Exercise aim: Copy the data that appears below exactly. Drop the pictures.

Supplied records:
=-=-=

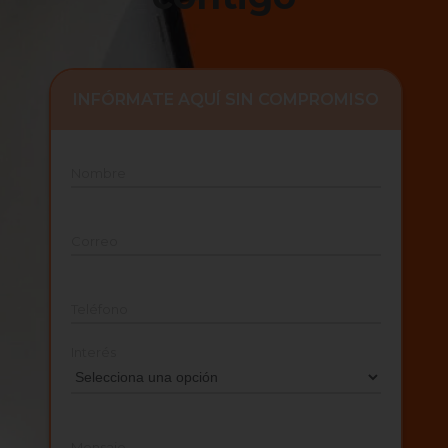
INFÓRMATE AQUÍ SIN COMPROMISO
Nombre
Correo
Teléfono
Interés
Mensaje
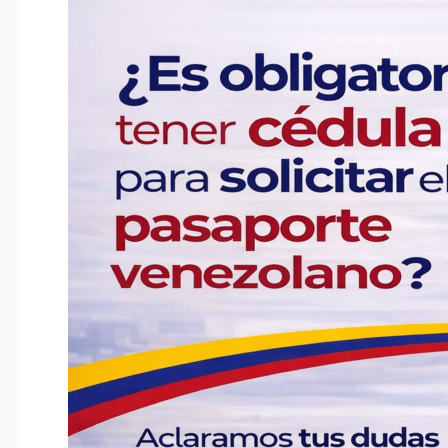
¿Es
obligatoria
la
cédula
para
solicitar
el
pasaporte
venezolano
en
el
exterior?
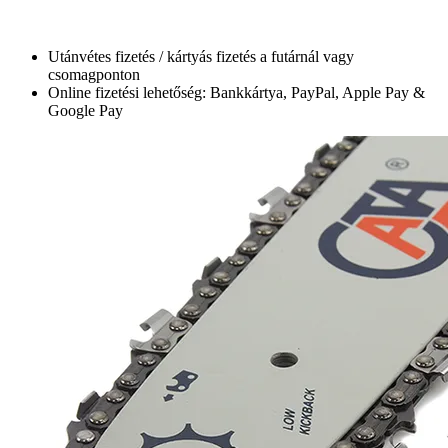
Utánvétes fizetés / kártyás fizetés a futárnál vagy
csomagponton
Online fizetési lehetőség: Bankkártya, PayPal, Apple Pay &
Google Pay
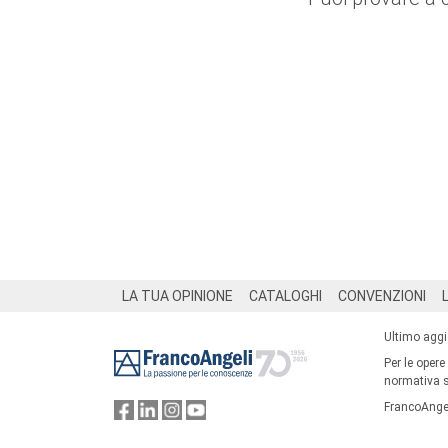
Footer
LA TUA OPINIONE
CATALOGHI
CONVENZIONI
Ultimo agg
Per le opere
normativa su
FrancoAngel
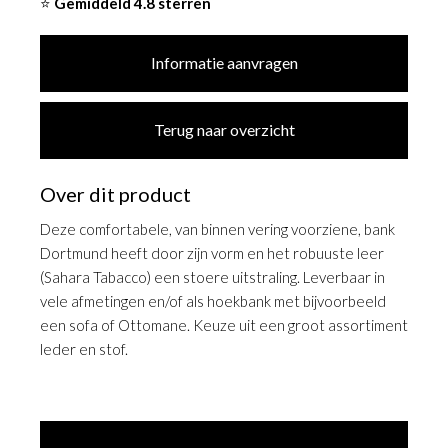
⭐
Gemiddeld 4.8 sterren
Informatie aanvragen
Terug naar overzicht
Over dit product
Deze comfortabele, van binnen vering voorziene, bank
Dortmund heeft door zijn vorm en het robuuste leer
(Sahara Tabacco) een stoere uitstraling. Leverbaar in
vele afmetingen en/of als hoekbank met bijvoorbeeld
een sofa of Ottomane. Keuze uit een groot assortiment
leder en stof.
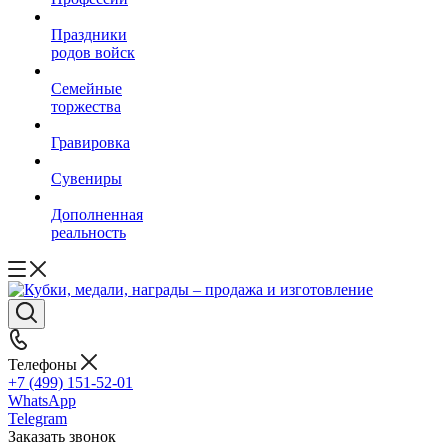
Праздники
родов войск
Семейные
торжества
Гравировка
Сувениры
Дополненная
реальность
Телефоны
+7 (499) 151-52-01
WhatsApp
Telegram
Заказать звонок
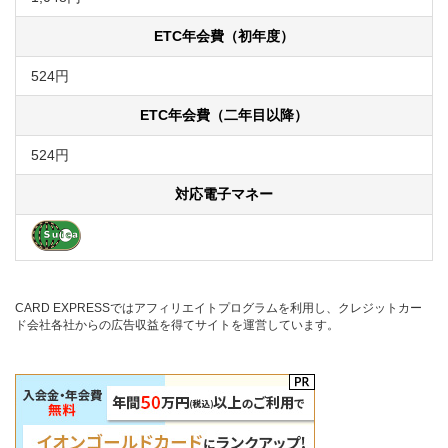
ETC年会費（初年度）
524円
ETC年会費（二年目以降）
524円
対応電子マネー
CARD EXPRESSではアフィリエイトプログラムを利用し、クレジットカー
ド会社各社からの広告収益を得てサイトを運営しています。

=-=-=

Answer to the problem:
INFÓRMATE AQUÍ SIN COMPROMISO
Nombre
Correo
Teléfono
Interés
Mensaje
¿Es
obligatoria
la
cédula
para
solicitar
el
pasaporte
venezolano
en
el
exterior?
Utánvétes fizetés / kártyás fizetés a futárnál vagy
csomagponton
Online fizetési lehetőség: Bankkártya, PayPal, Apple Pay &
Google Pay
Footer
LA TUA OPINIONE
CATALOGHI
CONVENZIONI
Ultimo agg
Per le opere
normativa su
FrancoAngel
⭐
Gemiddeld 4.8 sterren
Informatie aanvragen
Terug naar overzicht
Over dit product
Deze comfortabele, van binnen vering voorziene, bank
Dortmund heeft door zijn vorm en het robuuste leer
(Sahara Tabacco) een stoere uitstraling. Leverbaar in
vele afmetingen en/of als hoekbank met bijvoorbeeld
een sofa of Ottomane. Keuze uit een groot assortiment
leder en stof.
Праздники
родов войск
Семейные
торжества
Гравировка
Сувениры
Дополненная
реальность
Телефоны
+7 (499) 151-52-01
WhatsApp
Telegram
Заказать звонок
ETC年会費（初年度）
524円
ETC年会費（二年目以降）
524円
対応電子マネー
CARD EXPRESSではアフィリエイトプログラムを利用し、クレジットカー
ド会社各社からの広告収益を得てサイトを運営しています。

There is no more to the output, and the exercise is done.